Amazing design: Small package, big change for inner city terrace

By
Trisha Croaker
October 17, 2017
Sliding doors transformed an "awkward'' courtyard space. Photo: Sharrin Rees

Sometimes it takes the creation of just one clever, beautiful room to salvage and rejuvenate an entire home.

William Smart of Smart Design Studio, and the owners of a Victorian terrace at Forest Lodge, Chris and Carla Chapple, achieved exactly that when recently renovating the troublesome rump of an otherwise comfortable family home.

By morphing a cluster of small inefficient rear downstairs rooms into “six rooms in one”, they were able to revitalise the whole house, transform the way they occupy it, and significantly enhance family’s quality of life.

Brief

Simply, to style the living and dining areas downstairs; to design and style a series of old rooms at the rear (including the kitchen), without expanding the house’s footprint (and while the owners lived on site); and design and style the courtyard to provide better access and usability.

Keen entertainers, the Chapples wanted to cook and entertain both inside and out in “an open space that didn’t feel like you were in one big open space”.

“We wanted an open space that provided a seamless transition from the traditional front of the house into a modern space,” Chris said.

The new room(s) must include “lots and lots” of storage, so that everything needed for day-to day-living could be concealed.

Challenges

When purchased, the house had been occupied by students for years, suffering the usual wear and tear, improvisations (a corner spa had been inserted into a bedroom), and unsympathetic renovations (think faux French with a side of Australian colonial). There was the “rear warren”, and unshaded “awkward” brick courtyard exposed to the west.

“It wasn’t really livable – [it was] useable but not something we saw ourselves in long-term,” Carla says.

Approach

Smart has a wonderful reputation for extraordinary attention to detail, for creating elegance from the utilitarian, and using design to enhance living – whatever the scale of project.

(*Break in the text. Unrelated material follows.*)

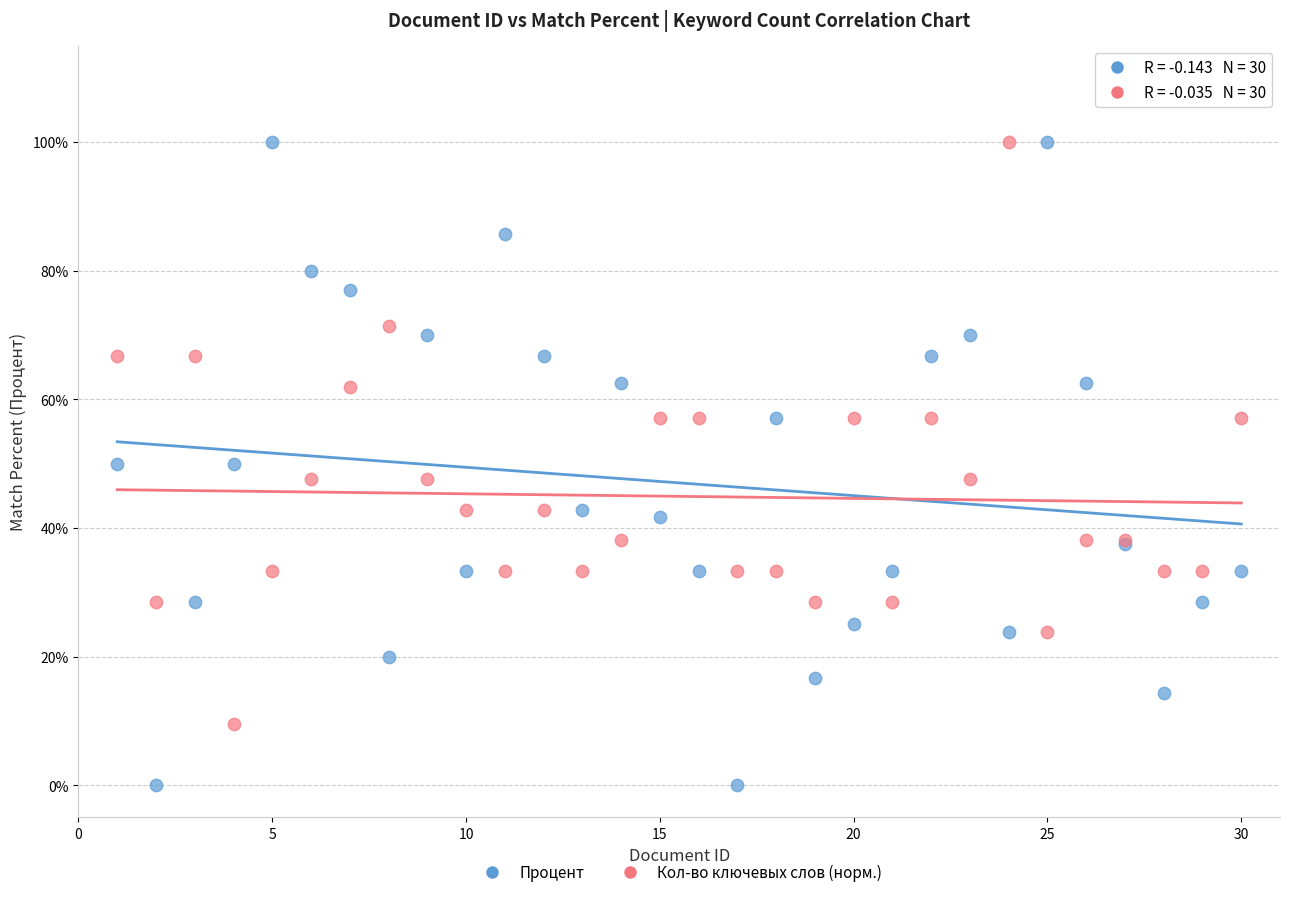

What are all the series names shown in the legend?

Процент, Кол-во ключевых слов (норм.)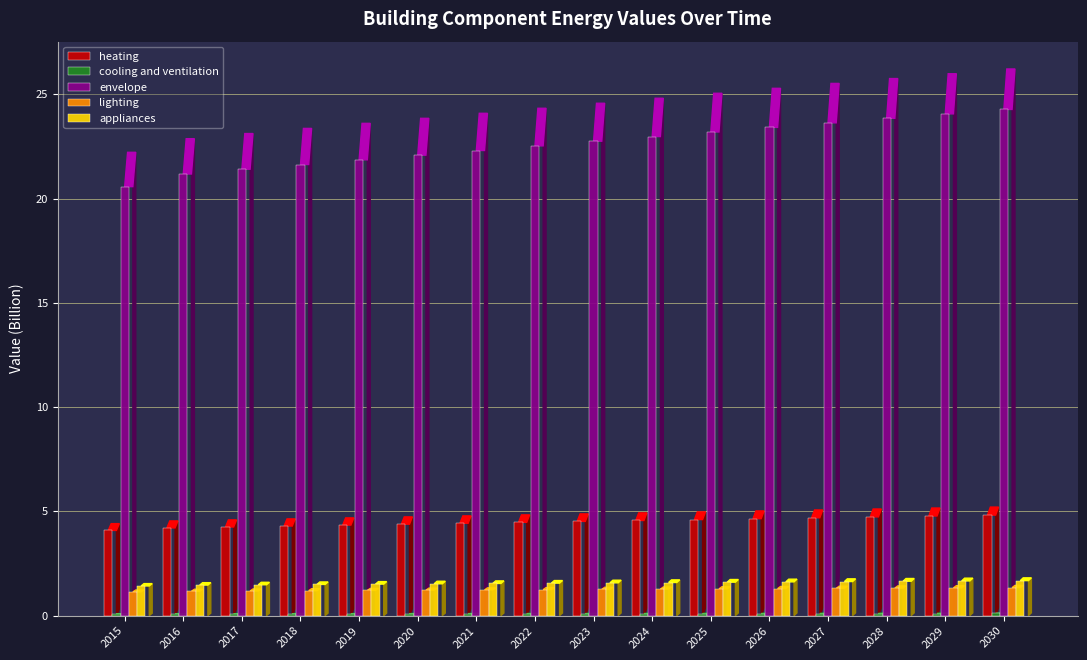

At how many categories does at least one series exceed 8?

16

His approach here was to gut the rear rooms and use a simple, pared-back design to create “a place for everything and everything in its place. The materials were to be simple and sleek, with minimal visual clutter to help a small space punch above its weight.”

And when he says “everything” he means it. While it appears initially as one room (the kitchen), it also houses a second living area, dining, study, laundry and bathroom – the first three efficiently contained and the last three totally concealed.

The functional needs of the kitchen and living were contained in a single seamless wall of joinery along the eastern wall. Cupboards conceal everything (fridge, freezer, bottle storage, rangehood, IT station, desk, and drop-down television).

A concealed “mirrored jewel-box of a room” contains a guest toilet and further concealed laundry.

Externally mounted aluminium sliding doors allow vastly improved access to the garden with no imposition on the floor plate. Concrete floors are matched inside and out, increasing the sense of space available internally. Materials were kept to a black and white palette: black timber veneer panels, white Corian benchtop, splashback in a super clear mirror to amplify the sense of space.

The overall result is a highly functional, delightfully elegant space – embraced by the family as the new heart of their home.